◆ Textauszug
- - - - - - -

TAGESSPIEGEL: Wie sind Sie dazu gekommen, ökologische Anlagefonds oder Ökofirmen zu gründen, anstatt einen neuen Schokoriegel zu erfinden?

RITTER: Am Anfang stand eigentlich immer ein persönliches Bedürfnis.Ich wollte zum Beispiel ein Haus mit einer solarunterstützten Heizung bauen, habe aber niemanden gefunden, der ein vernünftiges Energiekonzept dafür macht.Also habe ich dafür Paradigma gegründet.Das Unternehmen verdient jetzt sein eigenes Geld.Ähnlich ist es bei den Geldanlagen.Es gibt viele, die Geld vernünftig und ökologisch einwandfrei anlegen wollen, und es gibt viele, die dieses Geld brauchen können.Aber es gab bisher niemanden, der beides zusammenführt.Also habe ich ein Unternehmen dafür gegründet.So kam eins zum anderen.

TAGESSPIEGEL: Sind Ökounternehmer oder Ökoanleger bereit, für die politische Korrektheit ihrer Anlage auf Zinsen und Rendite zu verzichten?

RITTER: Im Augenblick ist es wirklich noch so, daß es oft mit etwas weniger Rendite geht.Über kurz oder lang aber werden sich alle diese Unternehmen genau so bewähren müssen wie konventionelle Betriebe.Die Anleger erwarten dann auch eine ähnliche Belohnung wie bei normalen Investments.Das ist auch gut so, denn ökologisch orientierte Unternehmen müssen sich genau so bewähren wie andere.

- - - - - - -

◆ Bereitgestellte Daten
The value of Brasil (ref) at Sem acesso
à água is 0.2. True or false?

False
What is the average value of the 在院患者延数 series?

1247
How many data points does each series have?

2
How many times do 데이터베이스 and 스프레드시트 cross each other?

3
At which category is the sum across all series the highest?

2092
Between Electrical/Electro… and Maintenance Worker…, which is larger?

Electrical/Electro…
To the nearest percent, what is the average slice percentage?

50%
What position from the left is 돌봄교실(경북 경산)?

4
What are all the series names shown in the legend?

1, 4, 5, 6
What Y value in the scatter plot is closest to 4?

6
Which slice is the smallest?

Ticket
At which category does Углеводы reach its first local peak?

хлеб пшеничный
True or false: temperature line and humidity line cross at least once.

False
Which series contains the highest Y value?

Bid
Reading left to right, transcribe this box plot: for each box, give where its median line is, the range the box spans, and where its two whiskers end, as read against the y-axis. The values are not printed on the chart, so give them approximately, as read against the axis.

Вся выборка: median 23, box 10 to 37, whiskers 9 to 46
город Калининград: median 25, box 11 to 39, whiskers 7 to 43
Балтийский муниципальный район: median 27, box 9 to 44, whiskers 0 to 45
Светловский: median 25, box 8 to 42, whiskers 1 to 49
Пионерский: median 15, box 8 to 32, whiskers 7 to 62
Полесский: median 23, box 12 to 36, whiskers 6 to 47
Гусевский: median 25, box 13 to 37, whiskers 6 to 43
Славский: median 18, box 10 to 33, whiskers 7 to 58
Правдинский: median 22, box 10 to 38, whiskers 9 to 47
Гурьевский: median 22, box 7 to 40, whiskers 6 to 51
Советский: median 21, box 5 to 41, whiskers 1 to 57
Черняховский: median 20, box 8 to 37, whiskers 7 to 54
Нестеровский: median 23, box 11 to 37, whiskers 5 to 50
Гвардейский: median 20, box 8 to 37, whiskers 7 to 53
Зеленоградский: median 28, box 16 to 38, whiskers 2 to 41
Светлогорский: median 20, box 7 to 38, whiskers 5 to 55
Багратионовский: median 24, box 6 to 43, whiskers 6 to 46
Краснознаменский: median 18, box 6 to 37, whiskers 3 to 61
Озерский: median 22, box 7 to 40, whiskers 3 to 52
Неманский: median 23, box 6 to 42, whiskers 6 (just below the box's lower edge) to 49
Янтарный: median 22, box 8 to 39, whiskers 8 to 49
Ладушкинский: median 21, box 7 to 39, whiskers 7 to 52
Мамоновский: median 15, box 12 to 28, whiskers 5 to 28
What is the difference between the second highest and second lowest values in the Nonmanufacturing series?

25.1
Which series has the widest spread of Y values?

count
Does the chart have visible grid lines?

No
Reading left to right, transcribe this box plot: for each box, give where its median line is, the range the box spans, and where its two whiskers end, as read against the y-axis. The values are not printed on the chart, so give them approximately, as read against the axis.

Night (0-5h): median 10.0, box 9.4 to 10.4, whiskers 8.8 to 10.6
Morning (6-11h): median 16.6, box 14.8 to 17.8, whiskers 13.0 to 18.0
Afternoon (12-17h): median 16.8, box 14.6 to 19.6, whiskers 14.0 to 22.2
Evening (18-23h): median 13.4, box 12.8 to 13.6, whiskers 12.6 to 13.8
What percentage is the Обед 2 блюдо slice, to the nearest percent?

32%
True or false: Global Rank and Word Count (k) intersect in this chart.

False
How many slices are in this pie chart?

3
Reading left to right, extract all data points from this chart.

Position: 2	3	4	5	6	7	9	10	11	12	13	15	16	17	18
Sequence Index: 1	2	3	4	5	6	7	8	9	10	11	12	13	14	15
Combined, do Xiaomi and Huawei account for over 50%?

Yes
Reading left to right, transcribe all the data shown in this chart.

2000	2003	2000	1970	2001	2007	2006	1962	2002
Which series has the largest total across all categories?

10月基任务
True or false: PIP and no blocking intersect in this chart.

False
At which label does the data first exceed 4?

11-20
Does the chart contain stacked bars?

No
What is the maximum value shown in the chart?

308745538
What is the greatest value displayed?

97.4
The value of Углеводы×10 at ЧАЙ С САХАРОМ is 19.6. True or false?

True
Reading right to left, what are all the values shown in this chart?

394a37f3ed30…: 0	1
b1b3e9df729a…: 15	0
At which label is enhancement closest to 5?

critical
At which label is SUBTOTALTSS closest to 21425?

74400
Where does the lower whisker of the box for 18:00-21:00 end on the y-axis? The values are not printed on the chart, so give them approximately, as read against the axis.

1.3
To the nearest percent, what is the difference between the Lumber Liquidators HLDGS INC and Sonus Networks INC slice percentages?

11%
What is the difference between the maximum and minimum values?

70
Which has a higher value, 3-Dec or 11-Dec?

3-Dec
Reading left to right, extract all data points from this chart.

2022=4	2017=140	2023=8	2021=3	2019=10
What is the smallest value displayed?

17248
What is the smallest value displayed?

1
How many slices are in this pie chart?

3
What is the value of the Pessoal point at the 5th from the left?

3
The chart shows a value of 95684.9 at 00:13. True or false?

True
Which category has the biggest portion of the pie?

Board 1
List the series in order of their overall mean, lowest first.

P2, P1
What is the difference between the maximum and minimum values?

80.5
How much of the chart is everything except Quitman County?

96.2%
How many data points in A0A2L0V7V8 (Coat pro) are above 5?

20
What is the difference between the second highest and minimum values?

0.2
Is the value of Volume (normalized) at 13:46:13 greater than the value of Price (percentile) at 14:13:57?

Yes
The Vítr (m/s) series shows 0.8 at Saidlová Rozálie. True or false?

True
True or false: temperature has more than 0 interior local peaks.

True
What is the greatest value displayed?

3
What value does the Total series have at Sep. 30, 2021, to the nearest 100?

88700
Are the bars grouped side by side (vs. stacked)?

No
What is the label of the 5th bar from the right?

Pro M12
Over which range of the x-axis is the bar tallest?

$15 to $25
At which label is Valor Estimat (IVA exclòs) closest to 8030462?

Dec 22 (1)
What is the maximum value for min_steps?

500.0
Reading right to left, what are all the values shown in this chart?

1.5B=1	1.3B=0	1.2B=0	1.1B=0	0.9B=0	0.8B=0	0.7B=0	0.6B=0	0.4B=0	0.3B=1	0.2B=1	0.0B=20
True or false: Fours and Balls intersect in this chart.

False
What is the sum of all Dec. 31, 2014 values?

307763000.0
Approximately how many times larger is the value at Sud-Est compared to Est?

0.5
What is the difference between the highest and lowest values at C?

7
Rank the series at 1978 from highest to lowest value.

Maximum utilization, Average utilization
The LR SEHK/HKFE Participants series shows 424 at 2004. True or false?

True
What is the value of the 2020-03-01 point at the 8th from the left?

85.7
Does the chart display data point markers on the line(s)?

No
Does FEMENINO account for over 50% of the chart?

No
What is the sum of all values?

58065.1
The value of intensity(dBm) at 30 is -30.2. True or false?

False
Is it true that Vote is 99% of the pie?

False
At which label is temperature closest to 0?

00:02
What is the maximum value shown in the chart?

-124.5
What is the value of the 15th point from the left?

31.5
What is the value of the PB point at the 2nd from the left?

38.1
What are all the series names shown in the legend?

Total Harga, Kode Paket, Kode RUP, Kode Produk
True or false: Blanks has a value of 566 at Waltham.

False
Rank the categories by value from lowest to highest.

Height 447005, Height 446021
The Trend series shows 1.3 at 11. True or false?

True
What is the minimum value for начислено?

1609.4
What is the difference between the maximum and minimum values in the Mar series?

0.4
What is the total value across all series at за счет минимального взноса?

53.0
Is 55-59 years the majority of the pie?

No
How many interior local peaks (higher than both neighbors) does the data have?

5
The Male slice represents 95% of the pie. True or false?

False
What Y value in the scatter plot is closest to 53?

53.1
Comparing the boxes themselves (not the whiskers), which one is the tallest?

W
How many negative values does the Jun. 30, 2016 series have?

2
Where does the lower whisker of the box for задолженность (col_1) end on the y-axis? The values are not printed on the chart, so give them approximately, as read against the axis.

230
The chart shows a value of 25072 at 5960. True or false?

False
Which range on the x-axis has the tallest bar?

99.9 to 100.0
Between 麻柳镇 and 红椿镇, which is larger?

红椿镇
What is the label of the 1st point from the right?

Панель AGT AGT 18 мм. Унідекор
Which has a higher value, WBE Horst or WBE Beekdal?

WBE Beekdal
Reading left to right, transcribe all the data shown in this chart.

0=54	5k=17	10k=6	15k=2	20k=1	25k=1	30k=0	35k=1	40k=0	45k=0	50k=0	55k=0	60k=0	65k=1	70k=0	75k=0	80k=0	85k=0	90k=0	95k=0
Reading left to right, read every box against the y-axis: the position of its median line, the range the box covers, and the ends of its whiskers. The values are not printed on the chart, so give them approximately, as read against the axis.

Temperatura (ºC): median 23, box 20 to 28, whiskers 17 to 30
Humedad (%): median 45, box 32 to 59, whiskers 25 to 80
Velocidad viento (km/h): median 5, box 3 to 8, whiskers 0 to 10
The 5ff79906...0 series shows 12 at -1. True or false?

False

- - - - - - -

◆ Aufgaben
#1 Aus welchem Grund hat Ritter laut dem Interview über ökologische Geldanlagen das Unternehmen Paradigma gegründet?
#2 Nehmen Sie das Interview über ökologische Geldanlagen im Anschluss an dessen letzten Satz wieder auf und schreiben Sie es weiter.
Die Datensätze sind eigenständiges Material und gehören nicht zum Textauszug.

◆ Lösungen
#1 Ritter wollte ein Haus mit solarunterstützter Heizung bauen, fand aber niemanden, der ein vernünftiges Energiekonzept dafür erstellte.

#2
TAGESSPIEGEL: Ist das deshalb besonders schwierig, weil sich Umweltunternehmen nicht rechnen?

RITTER: Umweltunternehmen rechnen sich.Es ist allerdings schade, daß der Staat weiterhin Folgekosten von Industrieproduktion, zum Beispiel die Emission von Kohlendioxid, in zu großem Maß der Allgemeinheit aufbürdet und nicht den Unternehmen als Kosten zurechnet.Dadurch haben es umweltorientierte Unternehmen wie Solaranlagenhersteller oder Windkraftanlagenbauer schwerer, als es sein müßte.

TAGESSPIEGEL: Schneiden die schlecht ab, weil sie diskriminiert werden - oder weil Idealisten nicht mit Geld umgehen können?

RITTER: Das mag in einigen Fällen so gewesen sein.Und es war früher wohl etwas häufiger als heute.Unternehmen, die nicht gut geführt werden, müssen zwangsläufig scheitern.Das ist aber keineswegs der Hauptgrund, warum viele junge Unternehmen scheitern.Viele sind nämlich sehr gut geführt.

TAGESSPIEGEL: Warum gehen sie dann nicht an die Börse?

RITTER: Mit der Solarstrom AG sind wir jetzt an eine breite Öffentlichkeit gegangen.Das war überraschend erfolgreich.

TAGESSPIEGEL: Sind Sie froh über die Ökosteuer?

RITTER: Für meine Begriffe ist die Ökosteuer zu vorsichtig und zu niedrig begonnen worden.Dadurch fällt die Entlastung der Lohnnebenkosten auch nur gering aus.Das wird wenige Unternehmer animieren, Mitarbeiter einzustellen.Die geringe Belastung der Energiekosten wird in bezug auf den Verbrauch von Energie wenig bewirken.Doch das ist erst der Anfang.Ich hoffe, daß schärfere und stärkere Ökosteuern kommen.

TAGESSPIEGEL: Reden Ihre Unternehmerkollegen noch mit Ihnen?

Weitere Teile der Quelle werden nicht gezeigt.